Reputation: 121
I am working on to find the k
th smallest element in min heap. I have got a code for this whose complexity is O(k log k)
. I tried to improve it to O(k)
.
Below is the code.
struct heap{
int *array;
int count;
int capacity;
};
int kthsmallestelement(struct heap *h,int i,int k){
if(i<0||i>=h->count)
return INT_MIN;
if(k==1)
return h->array[i];
k--;
int j=2*i+1;
int m=2*i+2;
if(h->array[j] < h->array[m])
{
int x=kthsmallestelement(h,j,k);
if(x==INT_MIN)
return kthsmallestelement(h,m,k);
return x;
}
else
{
int x=kthsmallestelement(h,m,k);
if(x==INT_MIN)
return kthsmallestelement(h,j,k);
return x;
}
}
My code is traversing k
elements in heap and thus complexity is O(k)
.
Is it correct?
Upvotes: 0
Views: 393
Reputation: 76316
Your code, and in fact, its entire approach - are completely wrong, IIUC.

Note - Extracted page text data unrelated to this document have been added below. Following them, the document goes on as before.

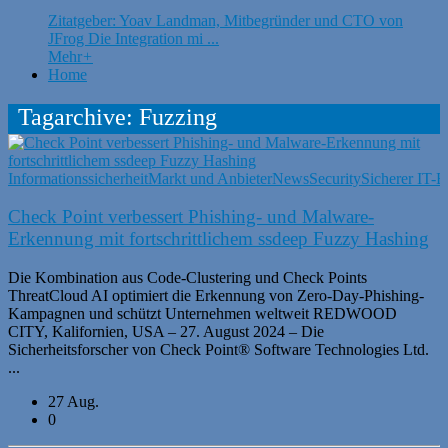
Zitatgeber: Yoav Landman, Mitbegründer und CTO von
JFrog Die Integration mi ...
Mehr
+
Home
Tagarchive: Fuzzing
Informationssicherheit
Markt und Anbieter
News
Security
Sicherer IT-B
Check Point verbessert Phishing- und Malware-
Erkennung mit fortschrittlichem ssdeep Fuzzy Hashing
Die Kombination aus Code-Clustering und Check Points
ThreatCloud AI optimiert die Erkennung von Zero-Day-Phishing-
Kampagnen und schützt Unternehmen weltweit REDWOOD
CITY, Kalifornien, USA – 27. August 2024 – Die
Sicherheitsforscher von Check Point® Software Technologies Ltd.
...
27 Aug.
0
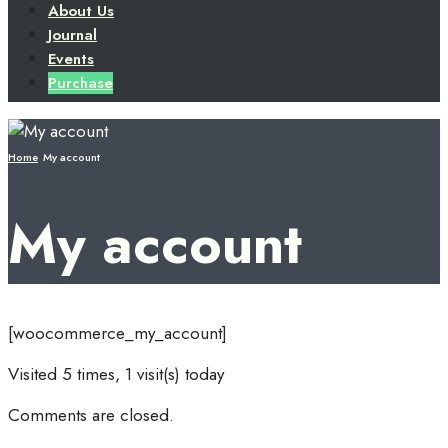
About Us
Journal
Events
Purchase
Home
My account
My account
[woocommerce_my_account]
Visited 5 times, 1 visit(s) today
Comments are closed.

In a classic min-heap, the only thing you know is that each path from the root to the children is non-decreasing. There are no other constraints, in particular no constraints between the paths.
It follows that the k-th smallest element can be anywhere in the first 2k element. If you are just using the entire heap's array built & maintained using the classic heap algorithm, any solution will necessarily be Ω(min(n, 2k)). Anything below that will require additional requirements on the array's structure, an additional data structure, or both.